Within two years, Okenfuss led the authority to become a high performer with perfect scores. She stayed for 15 years. During that time, she earned a master’s degree in clinical counselling. After a few more moves and another master’s degree, this one in professional counselling, she worked briefly in the corrections industry in South Carolina but wanted to return to housing. She’s about to receive her third master’s degree, this one in criminal justice.
“So I’m highly educated,” she said, “but I also have common sense.”
Okenfuss says that Waynesville has one of the better housing authorities she’s seen in her 25-year career.

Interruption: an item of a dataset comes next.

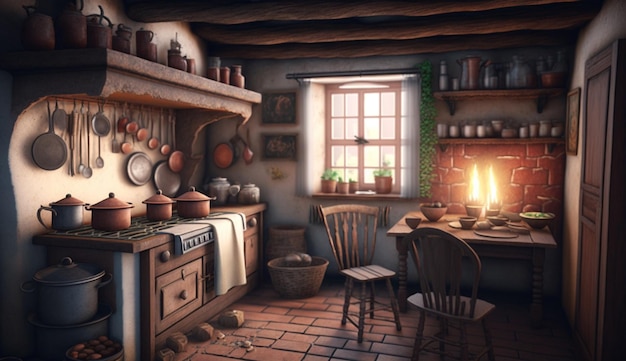
This screenshot has width=626, height=361. Identify the location of basket on floor. (304, 276).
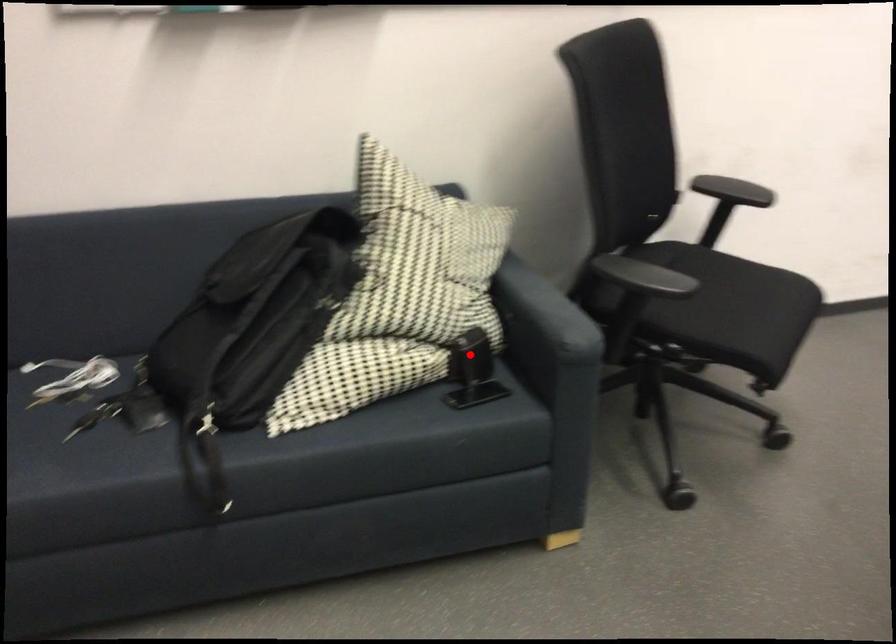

“Housing authorities, there’s a lot of problems with them — mental health issues, drugs, violence. All of that goes with low income, no income and poverty. That’s a breeding ground for criminal activity and the larger it is, usually the worse it is,” she said. “So these smaller housing authorities are able to focus a little bit more on the residents and on keeping our housing authorities safe.”
Okenfuss isn’t just concerned with maintaining WHA’s supply of public affordable housing — she’s also keen to do what she can to increase the supply, be it public, private or public-private partnerships.
“The board that I work under right now, one of the things that they want to bring to the area is affordable, moderate and low-income housing,” she said. “Whatever we need to do in order to do that, I mean, I’m willing and I know my board will support partnering with whoever to get that moderate to lower-income housing here, because there definitely is a need.”
Patsy Davis, longtime director of local social services agency Mountain Projects, said she’d love to pull together a project with multiple partners.
“United we’re stronger,” Davis said. “I like to work with nonprofits with the same mission.”
Much of the recent development in Waynesville and outlying areas doesn’t include affordable housing units, but rather consists mostly of workforce housing or market rate housing.
Although there’s a theory that building any new housing allows some people to “move up” thus creating vacancies in cheaper housing units, Davis doesn’t totally buy it.
“As new units come on the market, I haven’t seen it lessen the burden on those we serve,” she said. “I haven’t seen that as much as I would like to. I think that’s because we lose a lot to short term rentals.”
Right now, Davis said she’s working with the Givens Estate, an Asheville-based senior living community that developed the Great Laurels of Junaluska.
“They focus a lot on senior housing,” she said. “They bring so much knowledge and expertise. I’ve been partnering with them and trying to find some property.”
When she does, she’ll have the operating capital to help with construction costs. In January, an anonymous donor gifted Mountain Projects with a 137-acre tract in Panther Creek worth roughly $2 million.
Although the land isn’t exactly suitable for the higher-density type of development affordable housing developers need — it lacks sewer and water connections — the staggering act of generosity will still have a substantial impact on Davis’ work.
Two weeks ago, the land was sold. Davis didn’t disclose the arrangements, but did say that some of the purchase price would be owner-financed to ensure a steady stream of operating capital in the future.
Additionally, Davis said there are currently two pending applications in at the North Carolina Housing Finance Agency — the same entity that helped fund redevelopment of the historic Haywood Hospital into senior living apartments through tax credits.
Davis said she was encouraged by the progress being made to provide affordable housing in Haywood County, and that she’d welcome more cooperation between all the players in the affordable housing ecosystem to help move things along.
“There’s a lot happening,” she said. “It’s just not happening very fast.”